**Information:**
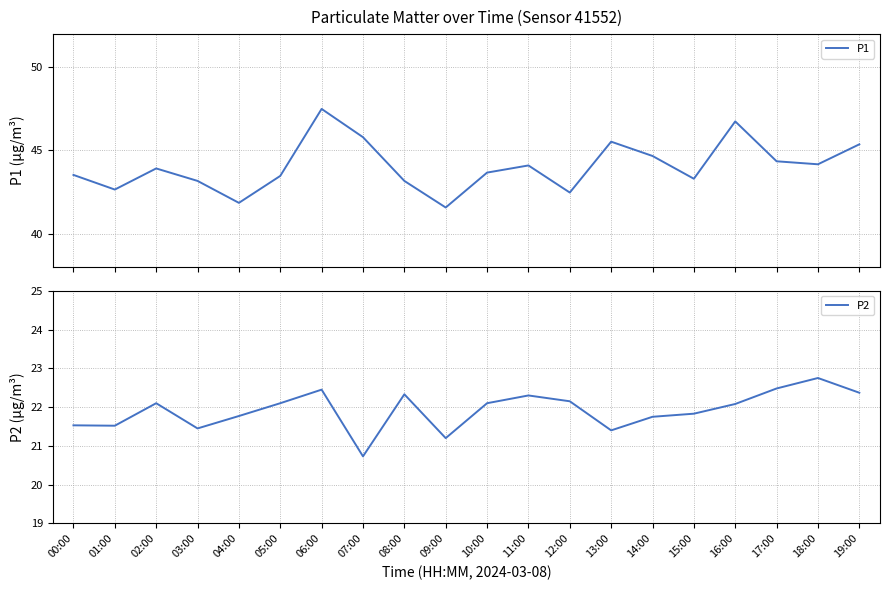

At 15:00, list the series in order from smallest to largest.

P2, P1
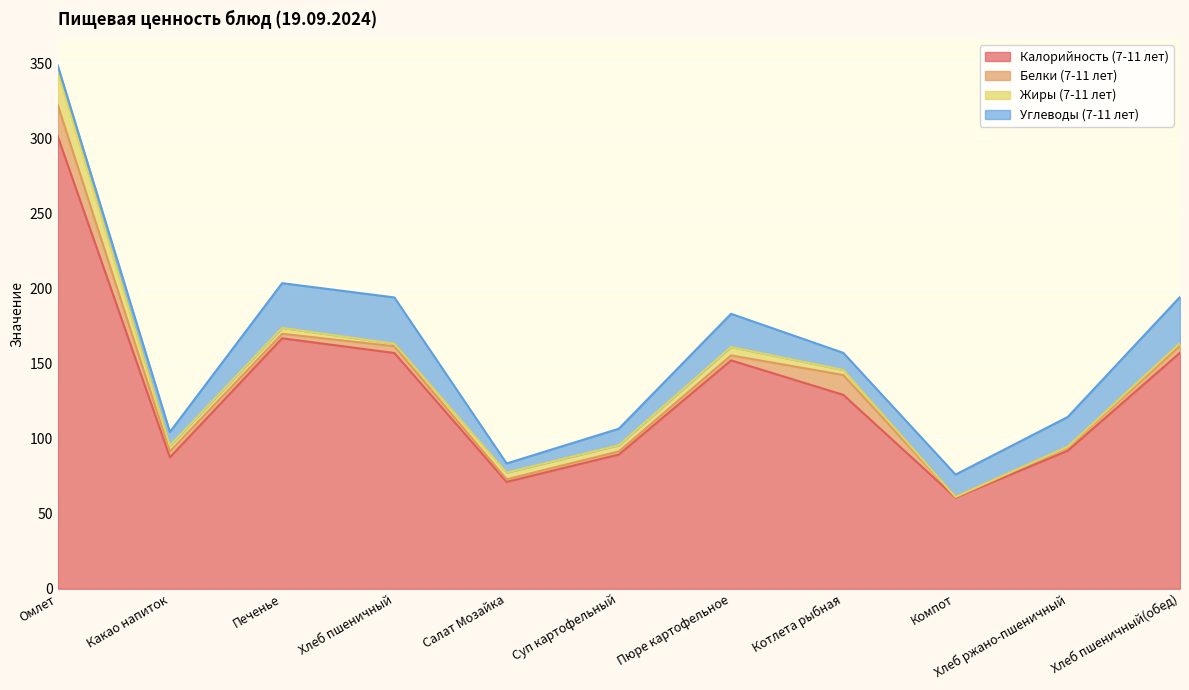

Count the number of data series in this chart.

4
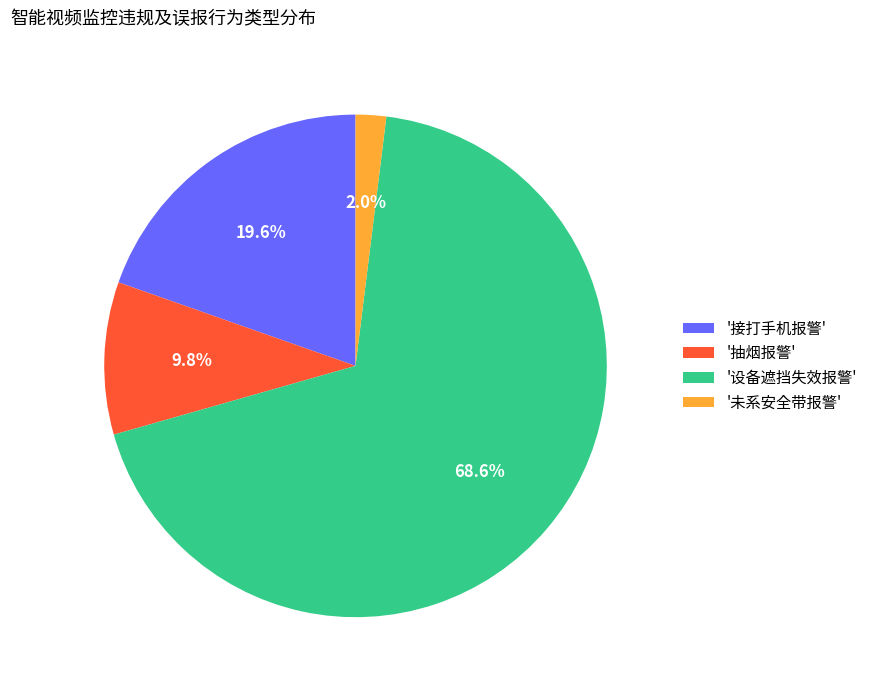

Which has a higher value, '设备遮挡失效报警' or '接打手机报警'?

'设备遮挡失效报警'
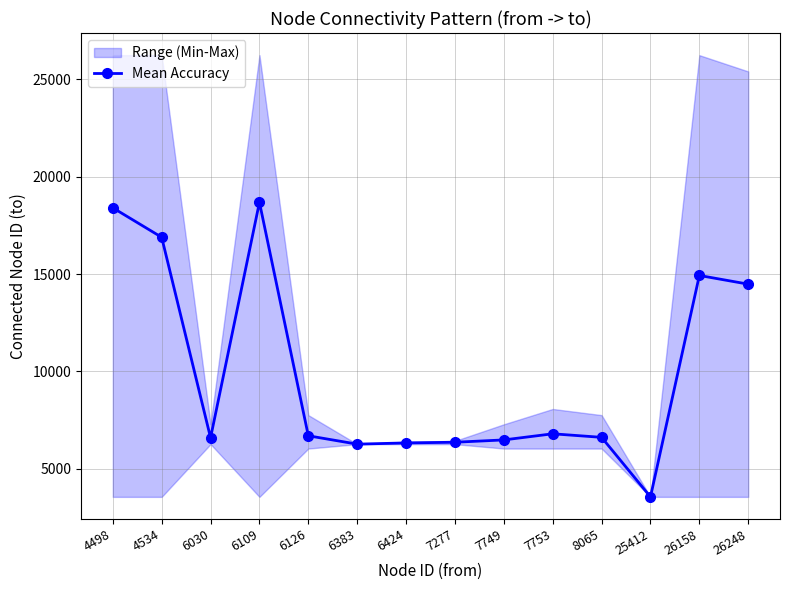

Reading left to right, what are all the values shown in this chart?

18402.3	16889.0	6585.2	18685.7	6686.7	6257.0	6320.0	6354.7	6474.2	6788.9	6606.6	3547.0	14926.2	14479.5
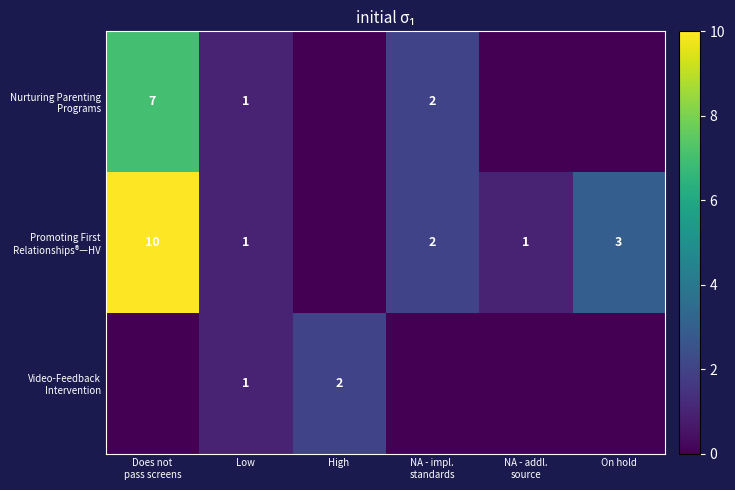

Which category has the highest value in the Nurturing Parenting Programs series?

Does not pass screens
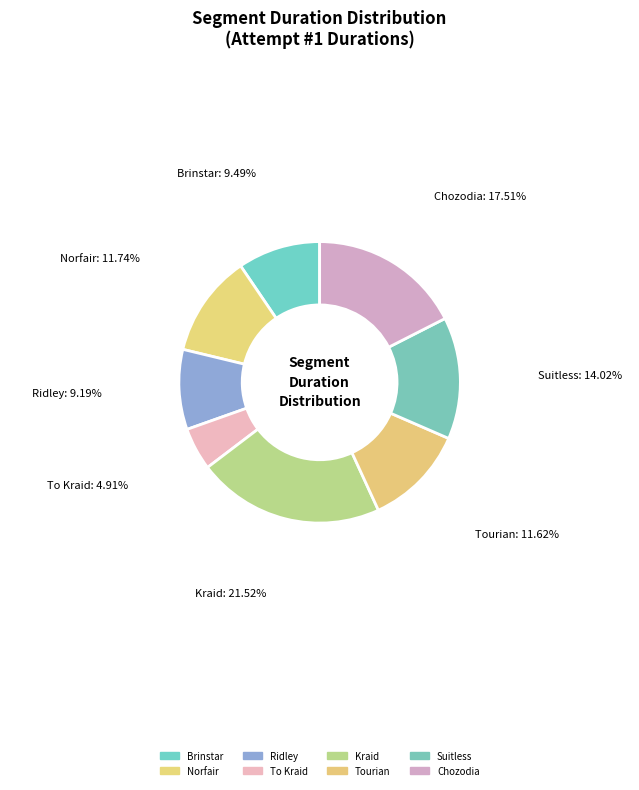

How many segments does this pie chart have?

8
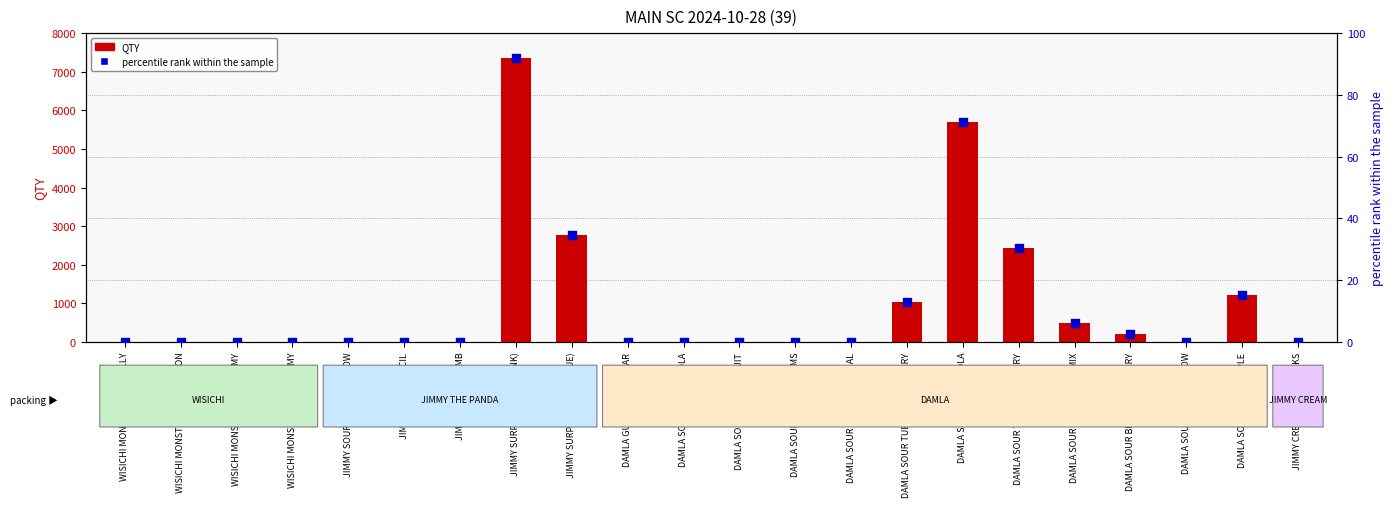

At which category is the sum across all series the highest?

JIMMY SURPRISED EGG(PINK)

**Instruction:** Recast the lines of the records above as one numbered list, leaving out the pictures and any blank lines.

**Final answer:**
1. At 15:00, list the series in order from smallest to largest.
2. P2, P1
3. Count the number of data series in this chart.
4. 4
5. Which has a higher value, '设备遮挡失效报警' or '接打手机报警'?
6. '设备遮挡失效报警'
7. Reading left to right, what are all the values shown in this chart?
8. 18402.3	16889.0	6585.2	18685.7	6686.7	6257.0	6320.0	6354.7	6474.2	6788.9	6606.6	3547.0	14926.2	14479.5
9. Which category has the highest value in the Nurturing Parenting Programs series?
10. Does not pass screens
11. How many segments does this pie chart have?
12. 8
13. At which category is the sum across all series the highest?
14. JIMMY SURPRISED EGG(PINK)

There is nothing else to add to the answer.